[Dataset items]
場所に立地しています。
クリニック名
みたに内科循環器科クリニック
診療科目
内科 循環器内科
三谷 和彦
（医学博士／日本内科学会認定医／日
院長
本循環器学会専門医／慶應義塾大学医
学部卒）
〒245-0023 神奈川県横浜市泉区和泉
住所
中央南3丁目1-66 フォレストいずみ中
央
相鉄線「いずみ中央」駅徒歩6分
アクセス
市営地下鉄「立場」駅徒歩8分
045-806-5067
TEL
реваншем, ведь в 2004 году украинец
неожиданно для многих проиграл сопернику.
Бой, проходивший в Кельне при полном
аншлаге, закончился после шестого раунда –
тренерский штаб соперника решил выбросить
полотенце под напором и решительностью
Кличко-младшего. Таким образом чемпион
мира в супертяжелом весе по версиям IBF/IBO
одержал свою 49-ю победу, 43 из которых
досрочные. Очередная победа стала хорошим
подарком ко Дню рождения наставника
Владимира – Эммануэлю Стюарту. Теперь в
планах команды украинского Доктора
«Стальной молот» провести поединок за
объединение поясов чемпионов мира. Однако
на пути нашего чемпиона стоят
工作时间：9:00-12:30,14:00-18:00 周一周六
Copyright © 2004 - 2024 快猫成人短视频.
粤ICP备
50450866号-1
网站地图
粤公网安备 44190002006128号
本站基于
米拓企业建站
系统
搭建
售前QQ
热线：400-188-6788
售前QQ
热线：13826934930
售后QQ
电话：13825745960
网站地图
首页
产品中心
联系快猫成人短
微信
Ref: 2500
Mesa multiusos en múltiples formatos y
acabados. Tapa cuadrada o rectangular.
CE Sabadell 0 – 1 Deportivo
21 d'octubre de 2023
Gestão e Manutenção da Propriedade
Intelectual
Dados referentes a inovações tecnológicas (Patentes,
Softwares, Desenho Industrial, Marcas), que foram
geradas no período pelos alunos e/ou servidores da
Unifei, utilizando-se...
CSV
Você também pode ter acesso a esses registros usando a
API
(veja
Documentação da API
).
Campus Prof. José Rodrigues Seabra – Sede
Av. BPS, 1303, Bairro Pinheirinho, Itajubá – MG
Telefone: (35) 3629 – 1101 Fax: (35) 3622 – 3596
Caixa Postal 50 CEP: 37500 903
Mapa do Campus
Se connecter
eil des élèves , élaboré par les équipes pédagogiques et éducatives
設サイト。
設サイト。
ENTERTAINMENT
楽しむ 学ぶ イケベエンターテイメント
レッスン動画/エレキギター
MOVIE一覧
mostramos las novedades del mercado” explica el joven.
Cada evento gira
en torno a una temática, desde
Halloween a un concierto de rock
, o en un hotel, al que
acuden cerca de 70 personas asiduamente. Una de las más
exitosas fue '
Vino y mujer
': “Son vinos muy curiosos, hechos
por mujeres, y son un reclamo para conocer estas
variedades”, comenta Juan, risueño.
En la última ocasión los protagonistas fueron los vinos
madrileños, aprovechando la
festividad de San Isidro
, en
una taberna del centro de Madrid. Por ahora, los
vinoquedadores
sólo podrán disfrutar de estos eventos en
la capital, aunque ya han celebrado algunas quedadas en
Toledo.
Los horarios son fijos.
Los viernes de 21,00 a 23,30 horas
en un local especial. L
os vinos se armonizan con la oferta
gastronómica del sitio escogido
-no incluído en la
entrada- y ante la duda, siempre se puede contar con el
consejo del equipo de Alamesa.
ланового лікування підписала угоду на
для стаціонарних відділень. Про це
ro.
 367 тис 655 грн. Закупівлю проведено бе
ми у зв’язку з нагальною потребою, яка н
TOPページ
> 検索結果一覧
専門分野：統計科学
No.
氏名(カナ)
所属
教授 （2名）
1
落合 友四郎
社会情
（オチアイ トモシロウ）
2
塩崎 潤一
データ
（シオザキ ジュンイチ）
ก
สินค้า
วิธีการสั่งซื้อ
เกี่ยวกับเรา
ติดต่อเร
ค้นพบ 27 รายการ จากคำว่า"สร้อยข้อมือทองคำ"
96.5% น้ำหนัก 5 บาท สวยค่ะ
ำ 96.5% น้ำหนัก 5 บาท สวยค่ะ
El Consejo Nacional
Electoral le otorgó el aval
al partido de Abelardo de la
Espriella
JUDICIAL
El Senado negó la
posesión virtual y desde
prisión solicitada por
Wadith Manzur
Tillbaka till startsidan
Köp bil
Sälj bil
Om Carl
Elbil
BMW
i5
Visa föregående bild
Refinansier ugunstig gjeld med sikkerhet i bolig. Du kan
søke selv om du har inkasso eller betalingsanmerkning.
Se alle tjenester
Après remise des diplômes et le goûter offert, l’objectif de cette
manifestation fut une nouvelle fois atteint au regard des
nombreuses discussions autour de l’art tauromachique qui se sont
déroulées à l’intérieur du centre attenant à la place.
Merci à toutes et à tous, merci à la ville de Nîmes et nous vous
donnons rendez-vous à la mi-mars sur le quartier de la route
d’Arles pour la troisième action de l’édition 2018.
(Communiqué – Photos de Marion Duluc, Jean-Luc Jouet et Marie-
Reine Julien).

Goal of the exercise> Turn the text of every record into a numbered list with one line per entry, leaving out any blank lines.

Solved problem>
1. 場所に立地しています。
2. クリニック名
3. みたに内科循環器科クリニック
4. 診療科目
5. 内科 循環器内科
6. 三谷 和彦
7. （医学博士／日本内科学会認定医／日
8. 院長
9. 本循環器学会専門医／慶應義塾大学医
10. 学部卒）
11. 〒245-0023 神奈川県横浜市泉区和泉
12. 住所
13. 中央南3丁目1-66 フォレストいずみ中
14. 央
15. 相鉄線「いずみ中央」駅徒歩6分
16. アクセス
17. 市営地下鉄「立場」駅徒歩8分
18. 045-806-5067
19. TEL
20. реваншем, ведь в 2004 году украинец
21. неожиданно для многих проиграл сопернику.
22. Бой, проходивший в Кельне при полном
23. аншлаге, закончился после шестого раунда –
24. тренерский штаб соперника решил выбросить
25. полотенце под напором и решительностью
26. Кличко-младшего. Таким образом чемпион
27. мира в супертяжелом весе по версиям IBF/IBO
28. одержал свою 49-ю победу, 43 из которых
29. досрочные. Очередная победа стала хорошим
30. подарком ко Дню рождения наставника
31. Владимира – Эммануэлю Стюарту. Теперь в
32. планах команды украинского Доктора
33. «Стальной молот» провести поединок за
34. объединение поясов чемпионов мира. Однако
35. на пути нашего чемпиона стоят
36. 工作时间：9:00-12:30,14:00-18:00 周一周六
37. Copyright © 2004 - 2024 快猫成人短视频.
38. 粤ICP备
39. 50450866号-1
40. 网站地图
41. 粤公网安备 44190002006128号
42. 本站基于
43. 米拓企业建站
44. 系统
45. 搭建
46. 售前QQ
47. 热线：400-188-6788
48. 售前QQ
49. 热线：13826934930
50. 售后QQ
51. 电话：13825745960
52. 网站地图
53. 首页
54. 产品中心
55. 联系快猫成人短
56. 微信
57. Ref: 2500
58. Mesa multiusos en múltiples formatos y
59. acabados. Tapa cuadrada o rectangular.
60. CE Sabadell 0 – 1 Deportivo
61. 21 d'octubre de 2023
62. Gestão e Manutenção da Propriedade
63. Intelectual
64. Dados referentes a inovações tecnológicas (Patentes,
65. Softwares, Desenho Industrial, Marcas), que foram
66. geradas no período pelos alunos e/ou servidores da
67. Unifei, utilizando-se...
68. CSV
69. Você também pode ter acesso a esses registros usando a
70. API
71. (veja
72. Documentação da API
73. ).
74. Campus Prof. José Rodrigues Seabra – Sede
75. Av. BPS, 1303, Bairro Pinheirinho, Itajubá – MG
76. Telefone: (35) 3629 – 1101 Fax: (35) 3622 – 3596
77. Caixa Postal 50 CEP: 37500 903
78. Mapa do Campus
79. Se connecter
80. eil des élèves , élaboré par les équipes pédagogiques et éducatives
81. 設サイト。
82. 設サイト。
83. ENTERTAINMENT
84. 楽しむ 学ぶ イケベエンターテイメント
85. レッスン動画/エレキギター
86. MOVIE一覧
87. mostramos las novedades del mercado” explica el joven.
88. Cada evento gira
89. en torno a una temática, desde
90. Halloween a un concierto de rock
91. , o en un hotel, al que
92. acuden cerca de 70 personas asiduamente. Una de las más
93. exitosas fue '
94. Vino y mujer
95. ': “Son vinos muy curiosos, hechos
96. por mujeres, y son un reclamo para conocer estas
97. variedades”, comenta Juan, risueño.
98. En la última ocasión los protagonistas fueron los vinos
99. madrileños, aprovechando la
100. festividad de San Isidro
101. , en
102. una taberna del centro de Madrid. Por ahora, los
103. vinoquedadores
104. sólo podrán disfrutar de estos eventos en
105. la capital, aunque ya han celebrado algunas quedadas en
106. Toledo.
107. Los horarios son fijos.
108. Los viernes de 21,00 a 23,30 horas
109. en un local especial. L
110. os vinos se armonizan con la oferta
111. gastronómica del sitio escogido
112. -no incluído en la
113. entrada- y ante la duda, siempre se puede contar con el
114. consejo del equipo de Alamesa.
115. ланового лікування підписала угоду на
116. для стаціонарних відділень. Про це
117. ro.
118.  367 тис 655 грн. Закупівлю проведено бе
119. ми у зв’язку з нагальною потребою, яка н
120. TOPページ
121. > 検索結果一覧
122. 専門分野：統計科学
123. No.
124. 氏名(カナ)
125. 所属
126. 教授 （2名）
127. 1
128. 落合 友四郎
129. 社会情
130. （オチアイ トモシロウ）
131. 2
132. 塩崎 潤一
133. データ
134. （シオザキ ジュンイチ）
135. ก
136. สินค้า
137. วิธีการสั่งซื้อ
138. เกี่ยวกับเรา
139. ติดต่อเร
140. ค้นพบ 27 รายการ จากคำว่า"สร้อยข้อมือทองคำ"
141. 96.5% น้ำหนัก 5 บาท สวยค่ะ
142. ำ 96.5% น้ำหนัก 5 บาท สวยค่ะ
143. El Consejo Nacional
144. Electoral le otorgó el aval
145. al partido de Abelardo de la
146. Espriella
147. JUDICIAL
148. El Senado negó la
149. posesión virtual y desde
150. prisión solicitada por
151. Wadith Manzur
152. Tillbaka till startsidan
153. Köp bil
154. Sälj bil
155. Om Carl
156. Elbil
157. BMW
158. i5
159. Visa föregående bild
160. Refinansier ugunstig gjeld med sikkerhet i bolig. Du kan
161. søke selv om du har inkasso eller betalingsanmerkning.
162. Se alle tjenester
163. Après remise des diplômes et le goûter offert, l’objectif de cette
164. manifestation fut une nouvelle fois atteint au regard des
165. nombreuses discussions autour de l’art tauromachique qui se sont
166. déroulées à l’intérieur du centre attenant à la place.
167. Merci à toutes et à tous, merci à la ville de Nîmes et nous vous
168. donnons rendez-vous à la mi-mars sur le quartier de la route
169. d’Arles pour la troisième action de l’édition 2018.
170. (Communiqué – Photos de Marion Duluc, Jean-Luc Jouet et Marie-
171. Reine Julien).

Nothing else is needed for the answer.